A supposer que toutes les femmes respectent le code "l'homme invite, la femme attend", tout n'est pas rose pour autant.  Si me tombe dessus un monsieur avec lequel je ne suis pas à l'aise pour danser, que faire ? Accepter me condamne à une tanda sans plaisir. Refuser est désagréable aussi, et de plus me condamne à ne danser avec personne d'autre avant la prochaine tanda (je ne peux pas faire un affront, être trop fatiguée pour refuser d'un côté et dire oui de l'autre).

Comment faire pour que les échanges de partenaires se fassent agréablement pour hommes et femmes, pour que soit respectée la liberté de choix de chacun, qu'il n'y ait pas de concurrence déloyale, que la milonga soit un lieu de plaisir et non de frustration ? Il semble bien qu'il n'y ait pas mieux que la pratique du "cabeceo".

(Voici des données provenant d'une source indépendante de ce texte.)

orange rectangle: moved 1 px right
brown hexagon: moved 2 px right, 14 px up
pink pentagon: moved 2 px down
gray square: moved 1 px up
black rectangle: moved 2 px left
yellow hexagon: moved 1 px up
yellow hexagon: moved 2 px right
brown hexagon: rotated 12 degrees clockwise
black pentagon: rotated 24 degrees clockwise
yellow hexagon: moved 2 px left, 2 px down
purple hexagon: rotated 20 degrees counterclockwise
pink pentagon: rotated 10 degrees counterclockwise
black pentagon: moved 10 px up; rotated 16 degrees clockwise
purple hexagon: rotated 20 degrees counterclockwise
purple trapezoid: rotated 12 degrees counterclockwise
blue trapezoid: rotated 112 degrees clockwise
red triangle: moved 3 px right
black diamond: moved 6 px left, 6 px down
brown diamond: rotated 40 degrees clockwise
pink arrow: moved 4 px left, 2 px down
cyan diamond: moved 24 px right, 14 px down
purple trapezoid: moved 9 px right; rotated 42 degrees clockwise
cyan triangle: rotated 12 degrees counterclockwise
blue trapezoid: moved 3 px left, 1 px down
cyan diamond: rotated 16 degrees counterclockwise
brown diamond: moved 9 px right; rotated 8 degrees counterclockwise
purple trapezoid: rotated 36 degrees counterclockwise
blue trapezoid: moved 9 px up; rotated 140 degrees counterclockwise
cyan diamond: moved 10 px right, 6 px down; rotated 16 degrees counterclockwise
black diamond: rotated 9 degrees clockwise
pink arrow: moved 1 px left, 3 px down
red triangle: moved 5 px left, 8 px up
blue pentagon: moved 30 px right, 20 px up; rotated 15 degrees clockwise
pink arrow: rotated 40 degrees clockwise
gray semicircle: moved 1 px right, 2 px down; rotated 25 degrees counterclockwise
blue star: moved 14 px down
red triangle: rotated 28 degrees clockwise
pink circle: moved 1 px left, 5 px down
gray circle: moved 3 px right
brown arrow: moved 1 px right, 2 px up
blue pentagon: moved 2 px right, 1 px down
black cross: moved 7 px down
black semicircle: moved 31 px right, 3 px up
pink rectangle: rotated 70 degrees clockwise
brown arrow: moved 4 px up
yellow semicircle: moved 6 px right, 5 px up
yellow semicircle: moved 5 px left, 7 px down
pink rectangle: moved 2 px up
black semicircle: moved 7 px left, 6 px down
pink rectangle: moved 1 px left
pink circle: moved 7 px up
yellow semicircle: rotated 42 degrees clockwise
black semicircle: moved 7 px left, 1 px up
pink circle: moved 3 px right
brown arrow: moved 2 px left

Je propose ci-dessous la traduction d'un passage du blog de "Tioma" Artem Maloratsky qui présente très bien les avantages du "cabeceo" :

 

 

Traditionnellement, l’homme invite la femme à danser. Cela se justifie quelque peu par le fait que c’est l’homme qui guide dans la danse. Il est plutôt bizarre qu’une femme invite quelqu’un à la guider. Que l’homme invite est logique aussi du point de vue des rôles traditionnellement attribués à l’homme et à la femme –il est beaucoup plus acceptable pour un homme que pour une femme de faire une proposition et être refusé, par exemple. Mais du point de vue moderne, cette coutume semble inéquitable. C’est pourquoi en Argentine on a développé l’invitation avec le regard. D’abord, on établit le contact avec les yeux. Si aucun des deux ne regarde ailleurs, l’homme incline la tête de manière interrogative, ce qui est une discrète invitation. La femme incline la tête pour dire oui, et ce n’est qu’alors que l’homme va vers elle et l’accompagne jusqu’à la piste de danse. Non seulement cela protège les deux d’un potentiel refus embarrassant devant tout le monde, non seulement cela permet de dire « non »de la manière la plus discrète -simplement en regardant ailleurs- mais cela permet aussi et principalement à la femme d’inviter, car elle est aussi libre d’établir le contact avec les yeux que l’homme.

 

Il y a seulement deux difficultés avec ce type d’invitation. L’une est que tout le monde soit au courant, sans quoi le regard et le mouvement de la tête peuvent être facilement mal interprétés. L’autre difficulté est que la pièce où l’on danse soit appropriée. Il faut ou bien qu’elle soit assez petite pour qu’on puisse établir un contact avec les yeux de part et d'autre de la piste, ou bien qu’elle permette de tourner autour. Dans l’ensemble cependant, l’invitation avec les yeux contribue parfaitement au bon fonctionnement d’une milonga, et particulièrement à une liberté de choix plus équitable pour hommes et femmes.